The first version of the draft text of the Recommendation on the ethics of artificial intelligence prepared by the Ad Hoc Expert Group (AHEG) in May 2020 evolved substantively after an extensive online multi-stakeholder consultation process from the end of June to the beginning of August 2020. These consultations were crucial in the development of a comprehensive, inclusive and pluralistic draft text that will capture the interests, concerns and views of various stakeholders involved in AI.

Partners from around the world came together with UNESCO to organize this consultation process based on three components:

The diversity of perspectives collected during the consultations were taken into account by the AHEG when revising the first version of the draft text from 31 August to 4 September 2020.

Ad Hoc Expert Group

24 renowned specialists with multidisciplinary and pluralistic expertise on the ethics of artificial intelligence have been appointed by the Director-General of UNESCO to form an Ad Hoc Expert Group (AHEG), in March 2020.

This group has been tasked with producing a draft of the global standard-setting instrument, in the form of a UNESCO Recommendation, with due consideration for various dimensions, including the environment and the needs of the global south.

 

Virtual Work of the Ad Hoc Expert Group (March to September 2020)

Due to the exceptional circumstances posed by the COVID-19 pandemic, the AHEG conducted the first phase of its work virtually from the end of March until the beginning of May 2020.

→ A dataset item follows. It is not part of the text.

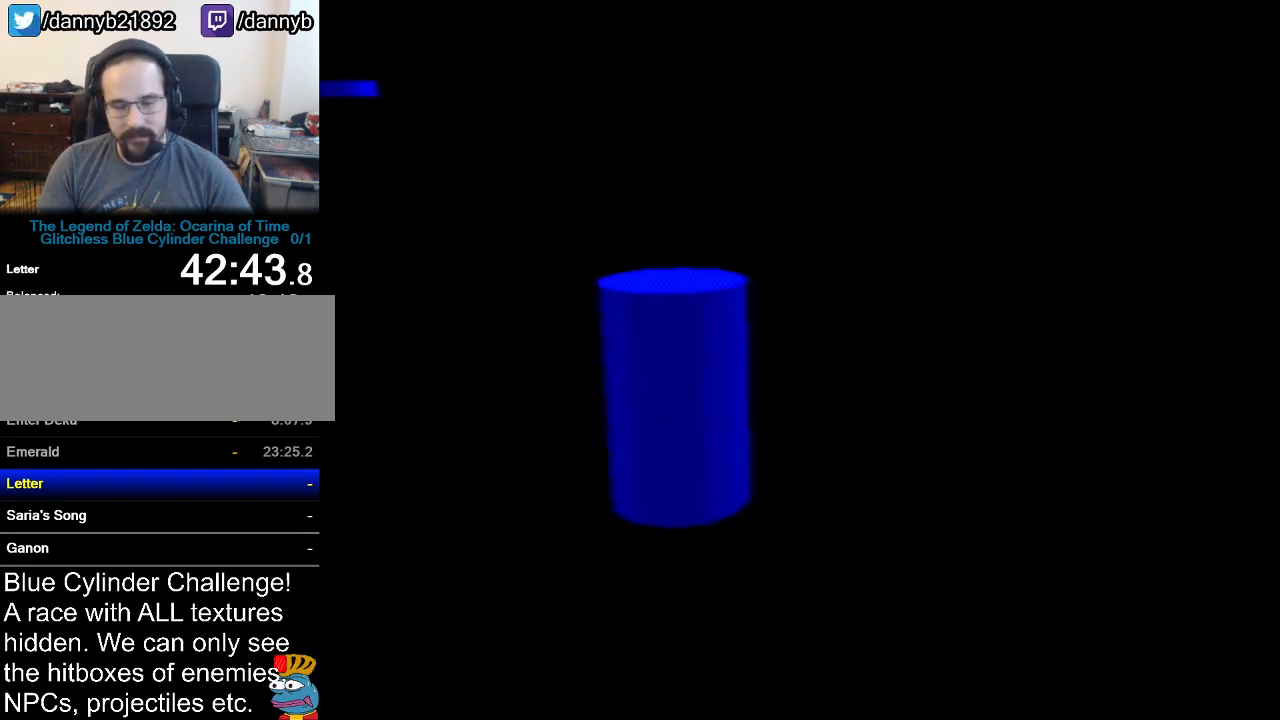
{"buttons": [], "left_stick": "center", "events": [[467, "B", "down"], [500, "B", "up"]]}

A working document provided them with background information as a starting point in their reflections.

The AHEG worked virtually over six weeks in working groups that were coordinated by six of its members: Robert Kroplewski, Julie Owono Assevini, Golestan (Sally) Radwan, Emma Ruttkamp-Bloem, Peter-Paul Verbeek, and Yi Zeng.

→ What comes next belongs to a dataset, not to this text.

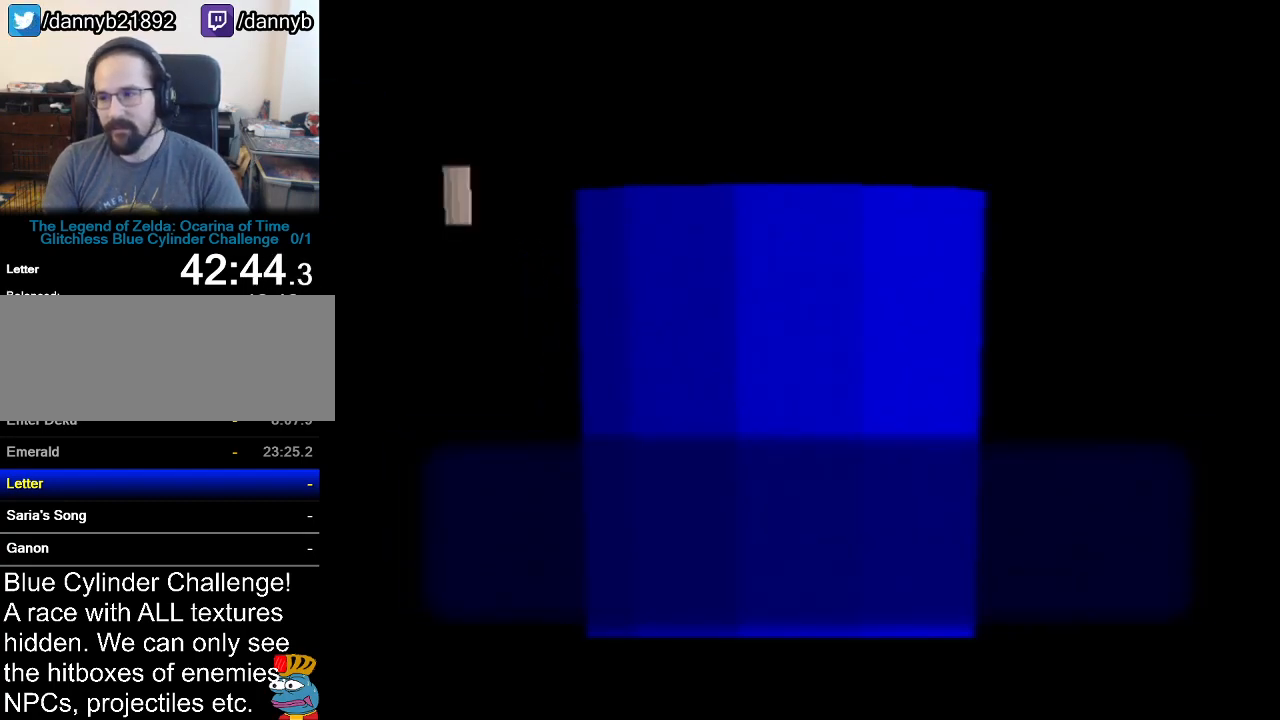
{"buttons": ["A"], "left_stick": "center", "events": [[50, "B", "down"], [84, "A", "down"], [84, "B", "up"], [150, "A", "up"], [150, "B", "down"], [217, "A", "down"], [217, "B", "up"], [267, "A", "up"], [267, "B", "down"], [334, "A", "down"], [334, "B", "up"], [417, "A", "up"], [417, "B", "down"], [467, "A", "down"], [467, "B", "up"]]}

Virtual discussions also took place from 20 to 24 April 2020. They were attended by more than 40 observers from Member States, and UN and other intergovernmental entities who provided the AHEG with written comments. This resulted in the first version of the Recommendation’s draft text prepared by the AHEG in May 2020, and which was subjected to an extensive multi-stakeholder consultation process from the end of June to early August 2020.

The AHEG started reviewing the feedback received during the multi-stakeholder consultation process from mid-August and met virtually from 31 August to 4 September 2020 to revise the first version of the draft text. During this week, more than 100 observers from 43 Member States, and from UN and other intergovernmental entities, as well as NGOs registered to observe the meeting.

This work culminated in the finalization of a first draft of the Recommendation by the AHEG on 7 September 2020.

 

AHEG Bureau

The AHEG also elected its Bureau, using online procedures, as follows:

Chairperson: Ms Emma Ruttkamp-Bloem

Rapporteur: Mr Sang Wook Yi

Vice-Chairpersons:    

  • Ms Constanza Gomez Mont
  • Ms Irena Nesterova
  • Ms Golestan (Sally) Radwan
  • Mr Peter-Paul Verbeek

 

Next Steps

The preliminary report and first draft of the Recommendation were transmitted to Member States in September 2020, for their written comments by 31 December 2020. These written comments will be taken into consideration by the Director-General when preparing her final report on the Recommendation.

This final report will contain one or more draft texts for the Recommendation. It will be communicated to Member States and submitted to a special committee of governmental experts (category II) to be convened in 2021 (two sessions anticipated for April and June 2021).

The special committee will decide on the final draft of the Recommendation, which will then be submitted to UNESCO’s General Conference, end of 2021.